Pengamat keamanan siber Pratama Persadha mengatakan, kebocoran data 230 ribu pasien COVID-19 di Indonesia harus segera diselidiki dan aturan yang memayunginya harus ditegakkan.
Diketahui, 230 ribu data pasien COVID-19 di Indonesia diduga telah dicuri hacker yang kemudian diperjualbelikan di forum dark web RaidForums. Pelaku dengan akun Database Shopping ini memajang 'jualannya' itu sejak Kamis (18/6) lalu.
"Masih harus dicek dan digital forensic dari mana asal data tersebut, dari Kementerian Kesehatan atau lembaga lain yang mengelola data COVID-19," ujar Pratama dalam keterangan tertulisnya.
Hacker mengklaim data yang bocor ini terdiri dari tanggal laporan, status, nama responden, kewarganegaraan, kelamin, umur, telepon, alamat tinggal, resiko, jenis kontak, hubungan kasus, tanggal awal resiko, tanggal akhir resiko, tanggal mulai sakit, tanggal rawat jalan, faskes rawat jalan, tanggal rawat inap, faskes rawat inap, keluhan demam, keluhan sakit, tanggal pengiriman sampel, status ODP/PDP/Positif dan NIK.
"Data yang sebenarnya cukup berisiko terutama untuk pasien karena ada alamat rumah dan statusnya.

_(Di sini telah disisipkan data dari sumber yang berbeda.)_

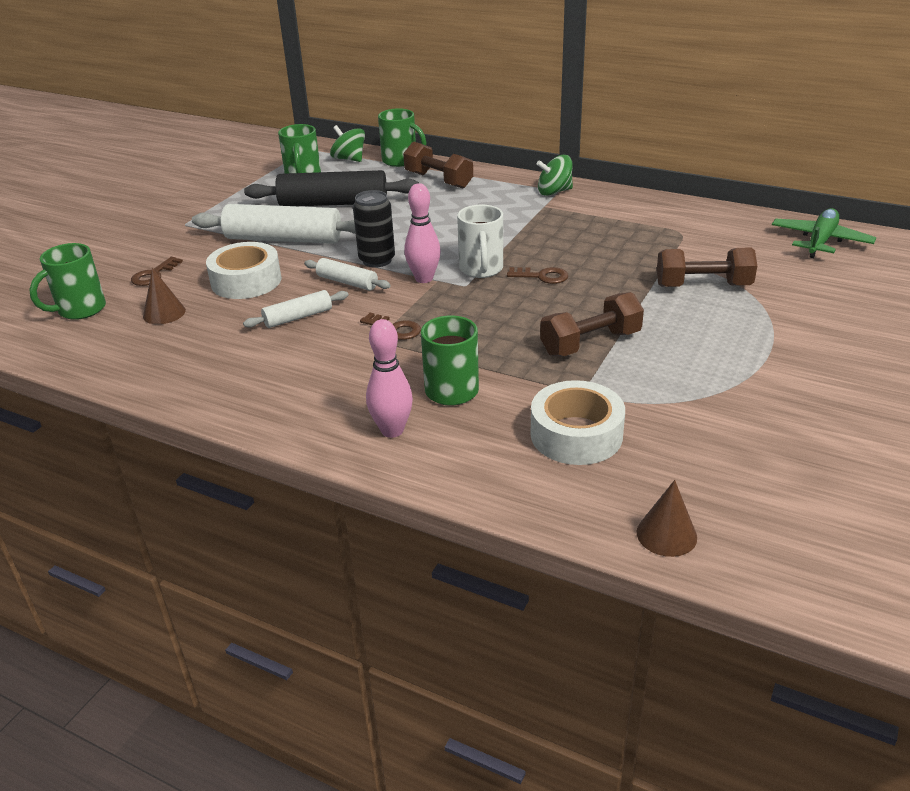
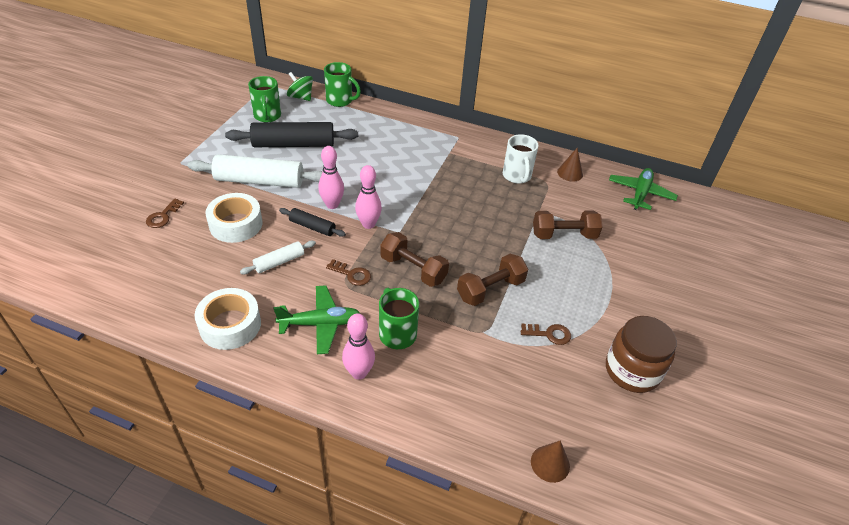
camera: 10 degrees left, 10 degrees up
(80, 310) = (109, 252): green mug -> none
(164, 313) = (176, 256): brown cone -> brown cone (570, 173)
(345, 379) = (320, 324): none -> green plane
(347, 282) = (312, 227): white rolling pin -> black rolling pin
(377, 260) = (332, 205): black can -> pink bowling pin
(438, 180) = (370, 123): brown dumbbell -> brown dumbbell (413, 269)
(481, 269) = (409, 216): white mug -> white mug (517, 176)
(542, 276) = (453, 224): brown key -> brown key (549, 334)
(554, 192) = (456, 138): green spinning top -> none
(576, 435) = (486, 375): white tape -> white tape (230, 325)
(801, 431) = (632, 371): none -> brown jar

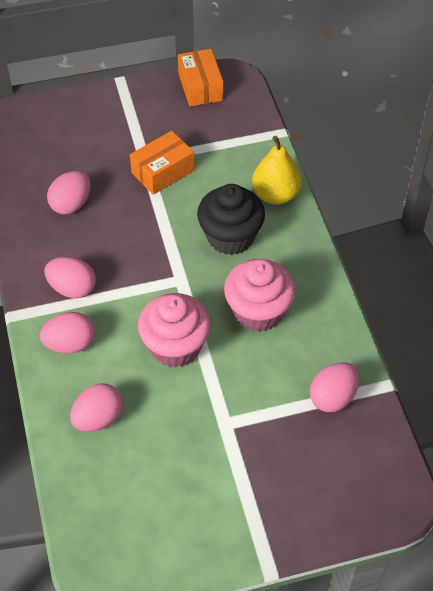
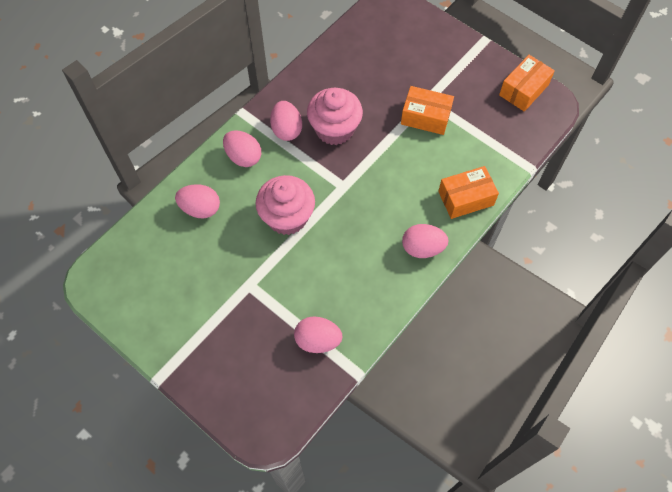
camera: 55 degrees right, 10 degrees up
(71, 204) = (352, 84): pink egg -> pink egg (422, 248)
(230, 236) = (404, 193): black cupcake -> none
(258, 311) = (354, 249): pink cupcake -> pink cupcake (334, 129)
(275, 195) = (465, 198): yellow pear -> orange box

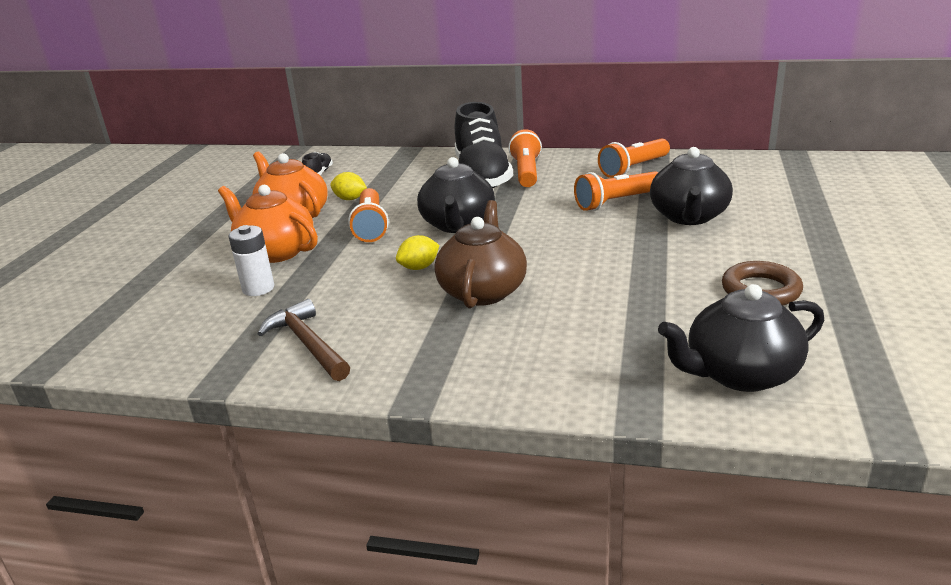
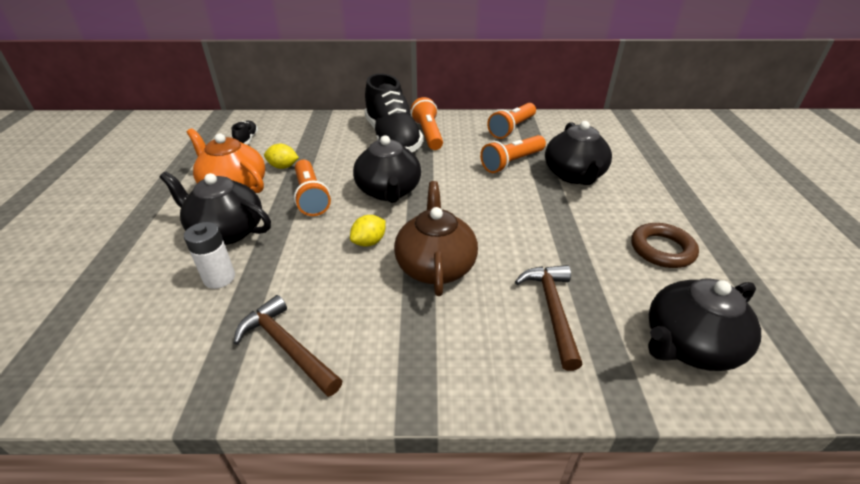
camera: 15 degrees left, 10 degrees up
(275, 252) = (227, 231): orange teapot -> black teapot
(596, 334) = (552, 310): none -> brown hammer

Data memang menjadi hal yang diburu oleh para peretas dewasa ini, tak selalu mereka mencari data kartu kredit. Selain itu, resiko dijauhi secara sosial juga cukup serius, karena masih ada bagian di masyarakat kita yang bersikap berlebihan pada pengidap COVID-19," tutur Pratama.
Bahkan, kata Pratama, sebenarnya sangat beresiko bagi negara juga. Terutama bila yang membeli data punya tujuan menciptakan kegaduhan di tengah masyarakat.
"Karena masih banyak masyarakat yang mudah tersulut dengan isu COVID-19. Misalnya melakukan pengucilan bahkan pengusiran, hal yang bisa menimbulkan gesekan horizontal," sebutnya.
Untuk itu, perlindungan data dan keamanan siber pada sistem di Tanah Air khususnya lembaga pemerintah memang masih menjadi pekerjaan rumah yang berat. Utamanya karena faktor UU, porsi anggaran dan budaya birokrasi. Perbaikan ke arah pro penguatan siber di tiga hal itu akan membuat perlindungan data dan penguatan sistem elektronik bisa diaktualisasikan secara merata.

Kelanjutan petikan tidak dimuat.